* _Work to complete_
• A. Reproduce the part of the post on storing market data in HDF5 that starts at "I make use of" and ends at "also possible.".
• B. For the post on storing market data in HDF5, decide whether each statement agrees with it, answering yes or no and quoting the words of the post that settle it. (i) The writer merges the multi-symbol data before the simulation runs. (ii) The writer uses C++ templates so that quotes and trades are handled by the same code. (iii) The writer treats the chosen chunk size as already optimized.
• C. Write the next part of the post on storing market data in HDF5, picking up after its final sentence.

* _Text excerpt_
Yes, I've adopted the OTPI approach with further refinements I do mine per
day, and further do it by quote, trade, and market depth. HDF5 is designed
for any level of directory trees so make use of them for optimizing and
cataloguing the data. The attached picture shows a simple tree to minimize
directory size at any depth. This shows my daily bar repository. Other
directories contain my basket trades using quotes and trades. Any number of
directories are possible.

Chunksizes would be something to test with. I simply pulled a number out of
the hat. Mine may not be optimal, but it works for the decompression until
I can get around to optimizing things.

For the simulation side of things, I wrote up something at
http://www.oneunified.net/blog/OpenSource/Programming/minheap.article\. I
use in-memory arrays as I have enough memory available to perform the
multi-symbol merge. In actual fact, I don't do the merge before hand, I do
a run-time min-heap merge. This could be readily expanded to pulling data
from the files on an as needed basis for when data does not fit within
memory.

I make use of C++ templates to handle quotes and trades with the same code.
The code is duplicated for each class type, but I prefer speed optimization
over space optimization.

I've followed a reasonable object oriented hierarchy. CQuote, CTrade, CBar,
CMarketDepth are the basic data types derived from a class called
CDatedDatum. These classes define how they will store themselves in the
HDF5 files.

There is then a set of time series classes CQuotes, CTrades, CBars,
CMarketDepths, Iterators are provided in each for retrieving and interating
through elements based upon an integer or datetime index. The time series
can be saved or retrieved from an HDF5 table. Appending and over-writing is
also possible.

These operations rely on separate HDF5 Container, Accessor, and Iterator
templates I've written for facilitating saving, retrieving, and iterating
through on disk time series.

* _Records supplied_

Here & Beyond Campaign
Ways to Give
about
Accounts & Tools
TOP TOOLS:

...

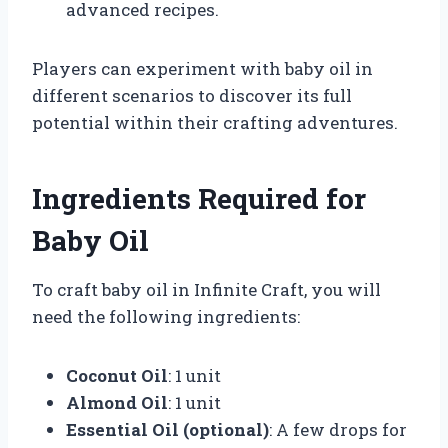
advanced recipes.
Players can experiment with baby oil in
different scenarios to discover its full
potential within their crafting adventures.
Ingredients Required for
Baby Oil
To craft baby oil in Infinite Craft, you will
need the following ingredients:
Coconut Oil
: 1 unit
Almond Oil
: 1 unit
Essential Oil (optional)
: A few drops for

* _Task responses_
• A.
I make use of C++ templates to handle quotes and trades with the same code.
The code is duplicated for each class type, but I prefer speed optimization
over space optimization.

I've followed a reasonable object oriented hierarchy. CQuote, CTrade, CBar,
CMarketDepth are the basic data types derived from a class called
CDatedDatum. These classes define how they will store themselves in the
HDF5 files.

There is then a set of time series classes CQuotes, CTrades, CBars,
CMarketDepths, Iterators are provided in each for retrieving and interating
through elements based upon an integer or datetime index. The time series
can be saved or retrieved from an HDF5 table. Appending and over-writing is
also possible.

• B.
(i) No: "In actual fact, I don't do the merge before hand, I do a run-time min-heap merge."
(ii) Yes: "I make use of C++ templates to handle quotes and trades with the same code."
(iii) No: "Mine may not be optimal, but it works for the decompression until I can get around to optimizing things."

• C.
My total dataset is only at the 2GB size. I've noticed that some HDF5 tools
don't like working with files that have been split, including HDFView. I
recommend against using that option. ie data.000.hdf5, data.001.hdf5, where
each file is of a fixed maximum size. It might be better to handle file
splitting manually or use one massively big file. But a massively big file
may present archival/backup/copying problems. If your program is not
completely crash proof, especially during development, hdf5 files can become
corrupted, and may or may not be fixable. I'd recommend against a single
massive file. If you are dealing with 30k instruments, then perhaps a file
per day might be appropriate.

Hope this helps.

···

_____

From: Tito Ingargiola [mailto:tito@puppetmastertrading.com]
Sent: Tuesday, December 23, 2008 15:50
To: Ray Burkholder; hdf-forum@hdfgroup.org
Subject: Re: [hdf-forum] modelling tick data

Hi Ray,

Thank you for responding. It sounds like you have adopted my "OTPI"
approach, no? Do you have any idea at what point it will breakdown? That
is, is there an effective limit to the number of datasets/tables within one
file? How did you determine what chunksizes to use? Could you detail your
merging/sorting a little bit further? In particular, you mention putting
selections into memory, but in some cases I care about this would definitely
exhaust memory, so I need something that will perform a sorted merge as it's
reading from hdf5.

Thanks for your help,

     Tito.

  _____

From: Ray Burkholder <ray@oneunified.net>
To: Tito Ingargiola <tito@puppetmastertrading.com>; hdf-forum@hdfgroup.org
Sent: Tuesday, December 23, 2008 1:15:26 PM
Subject: RE: [hdf-forum] modelling tick data

I've been writing a Microsoft Visual C++ Automated Trading Program. I've
used HDF5 for the data storage component. I use chunked storage to
facilitate on the file compression/decompression. I've used the built-in
HDF5 ability to break one large file into separate chunks. I use the HDF5
built-in directory to segregate data by symbol and day. By using the
built-in ability to link files, 'virtual directories' can be built up. I've
been collecting quote and trade data.

By creating the record structures in C++, they can easily be mapped into
HDF5. I use the boost::date library for high resolution datetime stamps.
Using some customized STL concept code, I can use b-tree searches on my data
for selecting datetime ranges. The ranges get read into memory structures
for further processing and organization. I store instruments by day.
Higher level code needs to worry about aggregating multiple days, if that is
needed.

My scale of data collection is no where near as extensive as yours
is/mightbe. But I think that with appropriate tuning, and clever
programming, you can get what you want. Just make sure that whatever you
do, is compiled. When one gets several hundred thousand quotes/trades for
an instrument per day, the sheer volume of data takes a while to I/O. If
compression is used (there are a few clever concepts HDF5 can use for when
sequential values vary only slightly in the last few bytes), that requires
additional horsepower.

If you are interested in details, let me know.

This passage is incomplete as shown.